Des airs de banque centrale
Selon notre expert, en plus de mettre sa monnaie en circulation, Facebook se constituera des réserves de change provenant des achats de ses utilisateurs. Cette caractéristique rapprochera inévitablement la nouvelle activité du géant de la tech de celles pratiquées par les banques centrales.
"On se demande vraiment ce qui différenciera Facebook d’une nouvelle banque centrale, comme la Réserve fédérale des Etats-Unis (FED).
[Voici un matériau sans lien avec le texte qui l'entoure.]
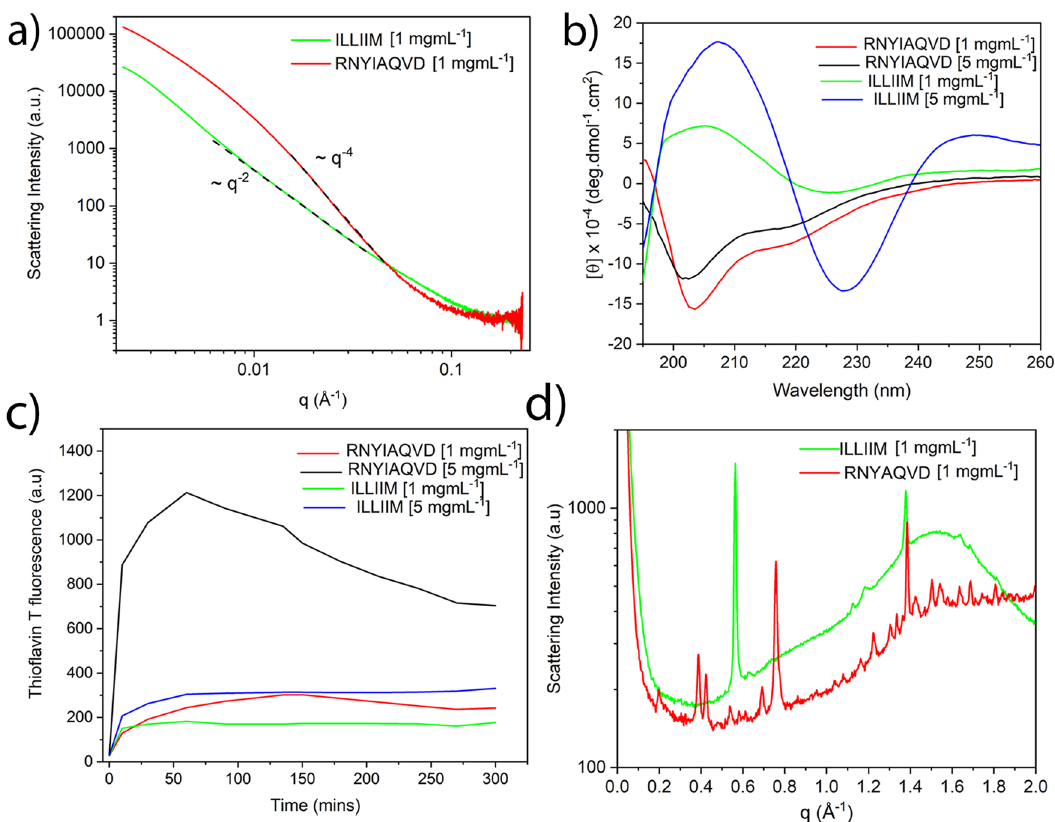
Fig. 3 Spectroscopic analysis of the secondary structure of the peptide assemblies. a 1D SAXS plots showing q − 2 dependence for ILLIIM ( fl at ribbon) and q − 4 dependence for RNYIAQVD, b circular dichroism spectroscopy of the two peptide assemblies and c Thio fl avin T spectroscopy to quantify the amount of amyloid formation of the two peptide assemblies. d WAXS spectra of ILLIIM and RNYIAQVD assemblies. SAXS and WAXS plots are shown as background subtracted against PBS in the same quartz capillary and averaged from approximately 15 recorded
On peut imaginer que les membres du consortium joueraient alors, en quelque sorte, le rôle de banques intermédiaires", explique-t-il ensuite, avant de poser la question: "Verra-t-on Facebook dans le cénacle feutré des banquiers centraux et partager leurs règles?"
Le "Libra" se positionne
Si son nom semble se préciser, "Libra" étant visiblement préféré à "GlobalCoin", la cryptomonnaie de Facebook suscite toujours bon nombre de spéculations quant à son fonctionnement.
Voué à être utilisé dans le monde entier et fort des quelque 2,4 milliards d’utilisateurs mensuels des différentes plateformes possédées par l’entreprise (WhatsApp, Instagram, Messenger), le "Libra" devrait révolutionner les paiements en ligne et les transactions entre utilisateurs.
Ensuite, avec sa monnaie, Facebook diversifie considérablement son activité centrée sur la publicité et les données et mise sur la potentialité de restaurer une image fortement détériorée par de récents scandales. Ici, Charles Cuvelliez indique: "Facebook a l’opportunité de se racheter une image libertarienne, au sens positif du terme, auprès de ses clients. Une monnaie suscite un sentiment d’appartenance et Facebook espère créer une communauté nouvelle, construite autour de l’autonomie et l’affranchissement garantis par son Libra."
Notons enfin que, contrairement à la plupart de ses concurrents, la monnaie de la société de Mark Zuckerberg devrait être indexée sur le cours du dollar et d’un panier de devises dites "fiat" (Euro, Yen, Livre sterling), soit contrôlées et émises par les États et évoluant indépendamment des cours de l’or ou de l’argent, limitant ainsi la volatilité de sa valeur et favorisant sa convertibilité en autres devises.
Elle se rapprocherait ainsi plus d’autres modèles de "blockchain privé" comme le JPM Coin, la cryptomonnaie de la banque JPMorgan Chase, dont l’usage est interne à la banque et réservé à certains investisseurs privilégiés.